▸ TO DO: What you need to do is retype every entry exactly as written.

RECORDED DATA section start

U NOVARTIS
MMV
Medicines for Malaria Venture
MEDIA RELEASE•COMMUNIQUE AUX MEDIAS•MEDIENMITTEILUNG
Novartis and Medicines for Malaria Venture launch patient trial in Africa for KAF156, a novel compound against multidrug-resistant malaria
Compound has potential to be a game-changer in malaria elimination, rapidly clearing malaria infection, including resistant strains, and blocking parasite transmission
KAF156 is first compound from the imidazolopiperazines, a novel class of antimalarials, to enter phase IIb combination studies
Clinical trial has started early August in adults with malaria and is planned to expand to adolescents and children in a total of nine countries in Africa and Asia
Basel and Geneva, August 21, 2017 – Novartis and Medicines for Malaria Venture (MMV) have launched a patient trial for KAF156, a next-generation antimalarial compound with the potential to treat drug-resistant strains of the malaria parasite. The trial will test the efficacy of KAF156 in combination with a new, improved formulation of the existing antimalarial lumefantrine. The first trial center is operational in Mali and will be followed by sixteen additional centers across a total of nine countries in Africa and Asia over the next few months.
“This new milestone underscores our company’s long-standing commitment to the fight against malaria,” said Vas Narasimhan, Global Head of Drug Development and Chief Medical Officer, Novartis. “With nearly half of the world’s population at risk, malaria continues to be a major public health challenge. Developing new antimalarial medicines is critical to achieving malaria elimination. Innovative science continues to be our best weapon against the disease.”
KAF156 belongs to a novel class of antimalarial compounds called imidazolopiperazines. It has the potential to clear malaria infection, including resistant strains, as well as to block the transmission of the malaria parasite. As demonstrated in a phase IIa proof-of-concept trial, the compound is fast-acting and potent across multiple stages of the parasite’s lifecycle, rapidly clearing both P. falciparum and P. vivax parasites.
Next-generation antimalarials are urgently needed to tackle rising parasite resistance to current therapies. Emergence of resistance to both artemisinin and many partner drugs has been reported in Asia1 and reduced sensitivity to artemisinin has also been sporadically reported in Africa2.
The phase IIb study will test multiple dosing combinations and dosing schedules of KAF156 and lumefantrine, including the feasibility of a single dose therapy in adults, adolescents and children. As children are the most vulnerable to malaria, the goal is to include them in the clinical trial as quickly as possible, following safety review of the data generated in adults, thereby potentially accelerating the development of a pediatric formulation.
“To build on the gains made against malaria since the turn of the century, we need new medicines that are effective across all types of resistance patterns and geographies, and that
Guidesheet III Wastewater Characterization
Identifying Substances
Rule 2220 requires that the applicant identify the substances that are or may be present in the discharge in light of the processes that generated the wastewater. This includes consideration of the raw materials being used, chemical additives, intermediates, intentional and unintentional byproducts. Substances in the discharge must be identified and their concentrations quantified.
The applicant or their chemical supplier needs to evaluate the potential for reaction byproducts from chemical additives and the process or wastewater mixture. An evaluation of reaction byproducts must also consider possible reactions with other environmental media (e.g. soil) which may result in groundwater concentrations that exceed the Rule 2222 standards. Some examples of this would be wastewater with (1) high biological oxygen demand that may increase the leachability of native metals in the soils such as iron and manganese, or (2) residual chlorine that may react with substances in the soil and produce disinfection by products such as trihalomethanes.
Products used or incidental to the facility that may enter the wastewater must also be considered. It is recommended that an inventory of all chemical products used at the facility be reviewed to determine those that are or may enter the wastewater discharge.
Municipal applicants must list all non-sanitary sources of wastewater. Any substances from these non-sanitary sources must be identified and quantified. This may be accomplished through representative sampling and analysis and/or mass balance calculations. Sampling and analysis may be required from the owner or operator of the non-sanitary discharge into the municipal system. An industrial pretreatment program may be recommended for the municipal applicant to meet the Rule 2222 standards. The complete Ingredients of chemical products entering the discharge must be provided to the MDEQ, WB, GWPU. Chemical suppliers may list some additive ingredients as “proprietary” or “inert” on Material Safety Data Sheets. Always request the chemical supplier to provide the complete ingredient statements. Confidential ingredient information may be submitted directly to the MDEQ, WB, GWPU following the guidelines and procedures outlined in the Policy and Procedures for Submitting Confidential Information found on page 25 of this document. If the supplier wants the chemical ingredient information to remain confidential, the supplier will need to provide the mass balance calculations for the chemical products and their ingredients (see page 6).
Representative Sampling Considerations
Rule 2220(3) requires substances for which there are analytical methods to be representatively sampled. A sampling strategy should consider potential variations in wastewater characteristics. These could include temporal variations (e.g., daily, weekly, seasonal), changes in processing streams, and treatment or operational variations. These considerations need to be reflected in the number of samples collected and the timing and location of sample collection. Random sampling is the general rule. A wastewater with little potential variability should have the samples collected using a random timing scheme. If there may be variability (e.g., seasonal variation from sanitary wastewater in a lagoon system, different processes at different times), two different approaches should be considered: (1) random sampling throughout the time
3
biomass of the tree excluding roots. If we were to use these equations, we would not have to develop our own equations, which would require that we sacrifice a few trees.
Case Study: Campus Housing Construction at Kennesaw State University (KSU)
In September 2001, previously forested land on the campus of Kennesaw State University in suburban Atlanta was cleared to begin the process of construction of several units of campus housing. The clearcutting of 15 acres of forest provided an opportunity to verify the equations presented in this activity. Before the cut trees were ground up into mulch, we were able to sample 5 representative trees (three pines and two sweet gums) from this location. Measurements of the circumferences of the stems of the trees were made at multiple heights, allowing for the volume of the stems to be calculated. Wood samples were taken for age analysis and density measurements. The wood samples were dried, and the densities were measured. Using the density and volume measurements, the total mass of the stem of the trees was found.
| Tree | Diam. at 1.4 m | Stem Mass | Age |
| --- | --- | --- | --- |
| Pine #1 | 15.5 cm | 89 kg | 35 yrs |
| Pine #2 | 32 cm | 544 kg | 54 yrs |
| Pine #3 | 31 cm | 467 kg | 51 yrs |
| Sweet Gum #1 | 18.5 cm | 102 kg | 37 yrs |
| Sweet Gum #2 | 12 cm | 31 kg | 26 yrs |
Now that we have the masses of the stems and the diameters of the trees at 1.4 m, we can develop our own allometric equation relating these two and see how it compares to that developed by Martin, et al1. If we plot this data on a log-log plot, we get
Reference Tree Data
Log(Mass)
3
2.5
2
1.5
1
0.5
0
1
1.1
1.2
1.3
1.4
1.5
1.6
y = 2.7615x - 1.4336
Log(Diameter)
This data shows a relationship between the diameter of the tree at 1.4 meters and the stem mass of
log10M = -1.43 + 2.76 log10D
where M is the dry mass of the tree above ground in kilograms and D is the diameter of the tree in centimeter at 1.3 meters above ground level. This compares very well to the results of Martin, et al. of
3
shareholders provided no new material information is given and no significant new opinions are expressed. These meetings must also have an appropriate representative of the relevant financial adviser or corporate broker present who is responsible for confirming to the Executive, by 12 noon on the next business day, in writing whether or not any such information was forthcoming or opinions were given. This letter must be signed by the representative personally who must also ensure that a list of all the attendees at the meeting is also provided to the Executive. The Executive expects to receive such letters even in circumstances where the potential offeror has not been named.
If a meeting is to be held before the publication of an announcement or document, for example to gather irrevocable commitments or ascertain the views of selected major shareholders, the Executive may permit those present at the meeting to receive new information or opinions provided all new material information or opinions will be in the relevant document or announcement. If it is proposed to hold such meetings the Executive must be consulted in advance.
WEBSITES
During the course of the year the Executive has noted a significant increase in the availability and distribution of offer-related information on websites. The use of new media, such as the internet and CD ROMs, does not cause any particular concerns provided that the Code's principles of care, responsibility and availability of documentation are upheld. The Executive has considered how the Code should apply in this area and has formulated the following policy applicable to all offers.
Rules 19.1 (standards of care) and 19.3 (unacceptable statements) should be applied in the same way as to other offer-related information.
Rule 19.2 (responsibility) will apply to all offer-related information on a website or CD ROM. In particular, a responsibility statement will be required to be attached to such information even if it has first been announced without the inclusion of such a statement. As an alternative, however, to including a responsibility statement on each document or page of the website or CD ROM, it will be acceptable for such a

RECORDED DATA section end

▸ SOLUTION TO THIS TASK:
U NOVARTIS
MMV
Medicines for Malaria Venture
MEDIA RELEASE•COMMUNIQUE AUX MEDIAS•MEDIENMITTEILUNG
Novartis and Medicines for Malaria Venture launch patient trial in Africa for KAF156, a novel compound against multidrug-resistant malaria
Compound has potential to be a game-changer in malaria elimination, rapidly clearing malaria infection, including resistant strains, and blocking parasite transmission
KAF156 is first compound from the imidazolopiperazines, a novel class of antimalarials, to enter phase IIb combination studies
Clinical trial has started early August in adults with malaria and is planned to expand to adolescents and children in a total of nine countries in Africa and Asia
Basel and Geneva, August 21, 2017 – Novartis and Medicines for Malaria Venture (MMV) have launched a patient trial for KAF156, a next-generation antimalarial compound with the potential to treat drug-resistant strains of the malaria parasite. The trial will test the efficacy of KAF156 in combination with a new, improved formulation of the existing antimalarial lumefantrine. The first trial center is operational in Mali and will be followed by sixteen additional centers across a total of nine countries in Africa and Asia over the next few months.
“This new milestone underscores our company’s long-standing commitment to the fight against malaria,” said Vas Narasimhan, Global Head of Drug Development and Chief Medical Officer, Novartis. “With nearly half of the world’s population at risk, malaria continues to be a major public health challenge. Developing new antimalarial medicines is critical to achieving malaria elimination. Innovative science continues to be our best weapon against the disease.”
KAF156 belongs to a novel class of antimalarial compounds called imidazolopiperazines. It has the potential to clear malaria infection, including resistant strains, as well as to block the transmission of the malaria parasite. As demonstrated in a phase IIa proof-of-concept trial, the compound is fast-acting and potent across multiple stages of the parasite’s lifecycle, rapidly clearing both P. falciparum and P. vivax parasites.
Next-generation antimalarials are urgently needed to tackle rising parasite resistance to current therapies. Emergence of resistance to both artemisinin and many partner drugs has been reported in Asia1 and reduced sensitivity to artemisinin has also been sporadically reported in Africa2.
The phase IIb study will test multiple dosing combinations and dosing schedules of KAF156 and lumefantrine, including the feasibility of a single dose therapy in adults, adolescents and children. As children are the most vulnerable to malaria, the goal is to include them in the clinical trial as quickly as possible, following safety review of the data generated in adults, thereby potentially accelerating the development of a pediatric formulation.
“To build on the gains made against malaria since the turn of the century, we need new medicines that are effective across all types of resistance patterns and geographies, and that
Guidesheet III Wastewater Characterization
Identifying Substances
Rule 2220 requires that the applicant identify the substances that are or may be present in the discharge in light of the processes that generated the wastewater. This includes consideration of the raw materials being used, chemical additives, intermediates, intentional and unintentional byproducts. Substances in the discharge must be identified and their concentrations quantified.
The applicant or their chemical supplier needs to evaluate the potential for reaction byproducts from chemical additives and the process or wastewater mixture. An evaluation of reaction byproducts must also consider possible reactions with other environmental media (e.g. soil) which may result in groundwater concentrations that exceed the Rule 2222 standards. Some examples of this would be wastewater with (1) high biological oxygen demand that may increase the leachability of native metals in the soils such as iron and manganese, or (2) residual chlorine that may react with substances in the soil and produce disinfection by products such as trihalomethanes.
Products used or incidental to the facility that may enter the wastewater must also be considered. It is recommended that an inventory of all chemical products used at the facility be reviewed to determine those that are or may enter the wastewater discharge.
Municipal applicants must list all non-sanitary sources of wastewater. Any substances from these non-sanitary sources must be identified and quantified. This may be accomplished through representative sampling and analysis and/or mass balance calculations. Sampling and analysis may be required from the owner or operator of the non-sanitary discharge into the municipal system. An industrial pretreatment program may be recommended for the municipal applicant to meet the Rule 2222 standards. The complete Ingredients of chemical products entering the discharge must be provided to the MDEQ, WB, GWPU. Chemical suppliers may list some additive ingredients as “proprietary” or “inert” on Material Safety Data Sheets. Always request the chemical supplier to provide the complete ingredient statements. Confidential ingredient information may be submitted directly to the MDEQ, WB, GWPU following the guidelines and procedures outlined in the Policy and Procedures for Submitting Confidential Information found on page 25 of this document. If the supplier wants the chemical ingredient information to remain confidential, the supplier will need to provide the mass balance calculations for the chemical products and their ingredients (see page 6).
Representative Sampling Considerations
Rule 2220(3) requires substances for which there are analytical methods to be representatively sampled. A sampling strategy should consider potential variations in wastewater characteristics. These could include temporal variations (e.g., daily, weekly, seasonal), changes in processing streams, and treatment or operational variations. These considerations need to be reflected in the number of samples collected and the timing and location of sample collection. Random sampling is the general rule. A wastewater with little potential variability should have the samples collected using a random timing scheme. If there may be variability (e.g., seasonal variation from sanitary wastewater in a lagoon system, different processes at different times), two different approaches should be considered: (1) random sampling throughout the time
3
biomass of the tree excluding roots. If we were to use these equations, we would not have to develop our own equations, which would require that we sacrifice a few trees.
Case Study: Campus Housing Construction at Kennesaw State University (KSU)
In September 2001, previously forested land on the campus of Kennesaw State University in suburban Atlanta was cleared to begin the process of construction of several units of campus housing. The clearcutting of 15 acres of forest provided an opportunity to verify the equations presented in this activity. Before the cut trees were ground up into mulch, we were able to sample 5 representative trees (three pines and two sweet gums) from this location. Measurements of the circumferences of the stems of the trees were made at multiple heights, allowing for the volume of the stems to be calculated. Wood samples were taken for age analysis and density measurements. The wood samples were dried, and the densities were measured. Using the density and volume measurements, the total mass of the stem of the trees was found.
| Tree | Diam. at 1.4 m | Stem Mass | Age |
| --- | --- | --- | --- |
| Pine #1 | 15.5 cm | 89 kg | 35 yrs |
| Pine #2 | 32 cm | 544 kg | 54 yrs |
| Pine #3 | 31 cm | 467 kg | 51 yrs |
| Sweet Gum #1 | 18.5 cm | 102 kg | 37 yrs |
| Sweet Gum #2 | 12 cm | 31 kg | 26 yrs |
Now that we have the masses of the stems and the diameters of the trees at 1.4 m, we can develop our own allometric equation relating these two and see how it compares to that developed by Martin, et al1. If we plot this data on a log-log plot, we get
Reference Tree Data
Log(Mass)
3
2.5
2
1.5
1
0.5
0
1
1.1
1.2
1.3
1.4
1.5
1.6
y = 2.7615x - 1.4336
Log(Diameter)
This data shows a relationship between the diameter of the tree at 1.4 meters and the stem mass of
log10M = -1.43 + 2.76 log10D
where M is the dry mass of the tree above ground in kilograms and D is the diameter of the tree in centimeter at 1.3 meters above ground level. This compares very well to the results of Martin, et al. of
3
shareholders provided no new material information is given and no significant new opinions are expressed. These meetings must also have an appropriate representative of the relevant financial adviser or corporate broker present who is responsible for confirming to the Executive, by 12 noon on the next business day, in writing whether or not any such information was forthcoming or opinions were given. This letter must be signed by the representative personally who must also ensure that a list of all the attendees at the meeting is also provided to the Executive. The Executive expects to receive such letters even in circumstances where the potential offeror has not been named.
If a meeting is to be held before the publication of an announcement or document, for example to gather irrevocable commitments or ascertain the views of selected major shareholders, the Executive may permit those present at the meeting to receive new information or opinions provided all new material information or opinions will be in the relevant document or announcement. If it is proposed to hold such meetings the Executive must be consulted in advance.
WEBSITES
During the course of the year the Executive has noted a significant increase in the availability and distribution of offer-related information on websites. The use of new media, such as the internet and CD ROMs, does not cause any particular concerns provided that the Code's principles of care, responsibility and availability of documentation are upheld. The Executive has considered how the Code should apply in this area and has formulated the following policy applicable to all offers.
Rules 19.1 (standards of care) and 19.3 (unacceptable statements) should be applied in the same way as to other offer-related information.
Rule 19.2 (responsibility) will apply to all offer-related information on a website or CD ROM. In particular, a responsibility statement will be required to be attached to such information even if it has first been announced without the inclusion of such a statement. As an alternative, however, to including a responsibility statement on each document or page of the website or CD ROM, it will be acceptable for such a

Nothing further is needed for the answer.